AVAILABLE RECORDS section start

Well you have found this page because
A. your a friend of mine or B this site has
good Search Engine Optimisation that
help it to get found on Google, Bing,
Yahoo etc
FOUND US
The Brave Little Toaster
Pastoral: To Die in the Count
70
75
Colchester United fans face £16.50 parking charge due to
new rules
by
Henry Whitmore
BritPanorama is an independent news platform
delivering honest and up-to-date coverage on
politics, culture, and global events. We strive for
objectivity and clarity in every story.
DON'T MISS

AVAILABLE RECORDS section end

WORK TO BE COMPLETED
Copy out the entries. Leave every line exactly as it is.

RESULT BELOW
Well you have found this page because
A. your a friend of mine or B this site has
good Search Engine Optimisation that
help it to get found on Google, Bing,
Yahoo etc
FOUND US
The Brave Little Toaster
Pastoral: To Die in the Count
70
75
Colchester United fans face £16.50 parking charge due to
new rules
by
Henry Whitmore
BritPanorama is an independent news platform
delivering honest and up-to-date coverage on
politics, culture, and global events. We strive for
objectivity and clarity in every story.
DON'T MISS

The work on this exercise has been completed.